I am a 27 year old misfit artist diving deeper into a profound, glistening amethyst molten ocean of love with a soul older than mine yet struggling to allow love in my heart for lazy, apathetic family afraid to rock the boat yet wallows and wades in frigid desert dunes of dried ice where water no longer exists.
I am thirteen years old and encouraged to read a poem I wrote in front of the class by my English teacher, my heart glows as a new buzzing azure jazz saxophone sound emerges in my mind as this is the first time any educator has encouraged me.
I am two or three years old running around this humongous place called apartment while my dad is chasing me with this giant eye that captures movement and sound on tapes and I'm having trouble seeing the rest of his hairy face.
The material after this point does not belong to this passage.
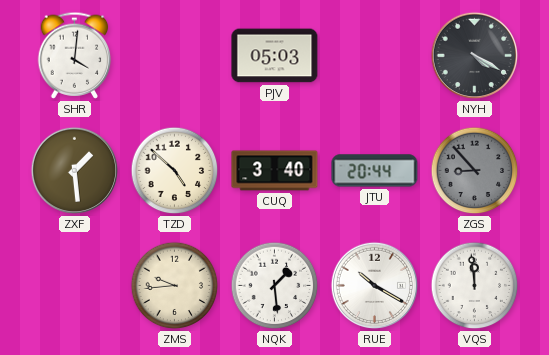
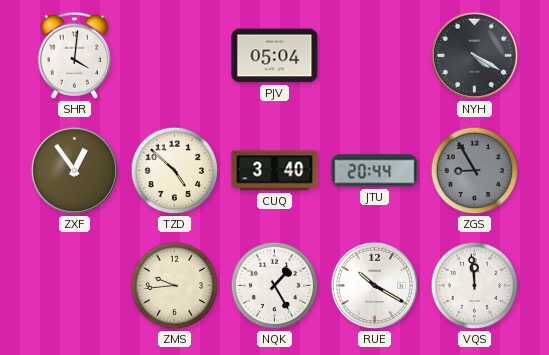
PJV: 05:03 -> 05:04
ZXF: 1:29 -> 12:54
ZGS: 8:53 -> 8:55
NQK: 1:29 -> 1:25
I am twenty-five and holding my best friend as that rich radiant poetic tragicomedic light fades away from his irises for several seconds of lifetimes while the seizure scrambles and mangles and tangles his mind until he suddenly blinks yet cannot think of my name.
I am twelve and at four in the morning suddenly develop this tingling vibration in my pants after I stopped flipping channels on my grandparents cable television as it landed on this inappropriate movie about a lady with huge ******* giving this guy a blowie.
I am eight or nine and scared, some six or seven kids from third grade are hitting me, kicking me, dragging me while teachers watch for a few then turn away and I feel so powerless when they spit on me and hurl my body against the tree.
I am eighteen and ready to tackle the world after graduating high school and performing two different parts in the musical after replacing a guy and taking 'the girl' to prom after she chose me and not the other guy I had to replace only to find myself dating her and another at the same time! Oh what folly and foolish revelry is this!?
I am all of these, embracing the choices and voices and being knowing every breath and heartbeat every fluttering eye and handshake and kiss has catapulted, imploded and cuckoo capitulated and molten molded me into the being I am right now!